Every weekday, approximately 35 million people in the U.S ride some form of public transportation. For those of us who aren't lucky enough to live in a major city with a modern subway system, that means riding the bus. Buses, suck. No shots to any bus drivers reading this, but even you guys have to admit that it's an unpleasant experience. People fighting for seats, random food containers filled with pork fried rice all over the place, kids with heavy runny noses, the slow travel time, etc. It blows, straight up and down. Most of us have accepted that riding a bus is an armpit level experience and tried to get on with our lives. That looks to change, however.

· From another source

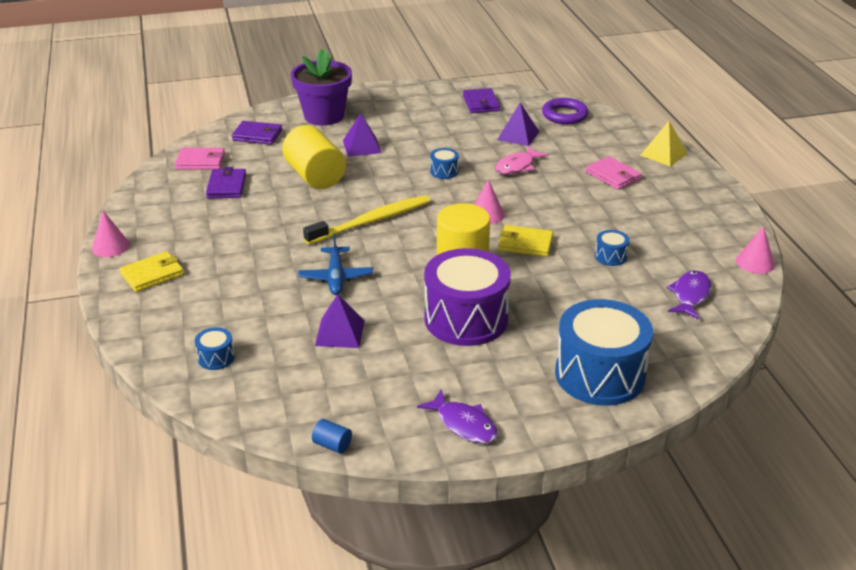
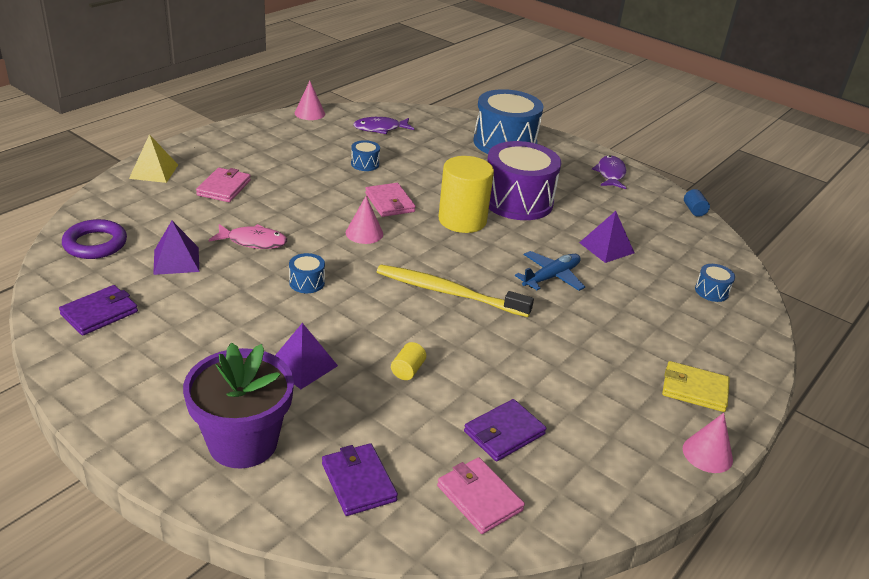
camera: 130 degrees left, 0 degrees up
yellow cylinder [282,125,346,189] -> yellow cylinder [391,342,426,380], size x0.41
yellow wallet [498,225,553,257] -> pink wallet [365,183,416,217]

Cities across the country are ordering shiny new buses, equipped with things like Wi-Fi and overhead reading lights, to attract more affluent riders. On paper this sounds like a great idea. They already have them in cities like Cleveland and Kansas City, and are looking to bring these new buses to cities nationwide.  I'm all about this idea, as long as they don't jack up the prices. Generally, when new technology like this is introduced and terms like "commuters" are mentioned, it's usually used in a certain context. What they really mean, is that they want to attract a more middle-class clientele, people who use the bus because they want to use it (not because they have to). These changes usually signal a bump in prices and if that’s the case then it's a mistake. The last thing that bus riders need are higher fares.  There's a reason why they are on the bus in the first place and it’s not for the conversation.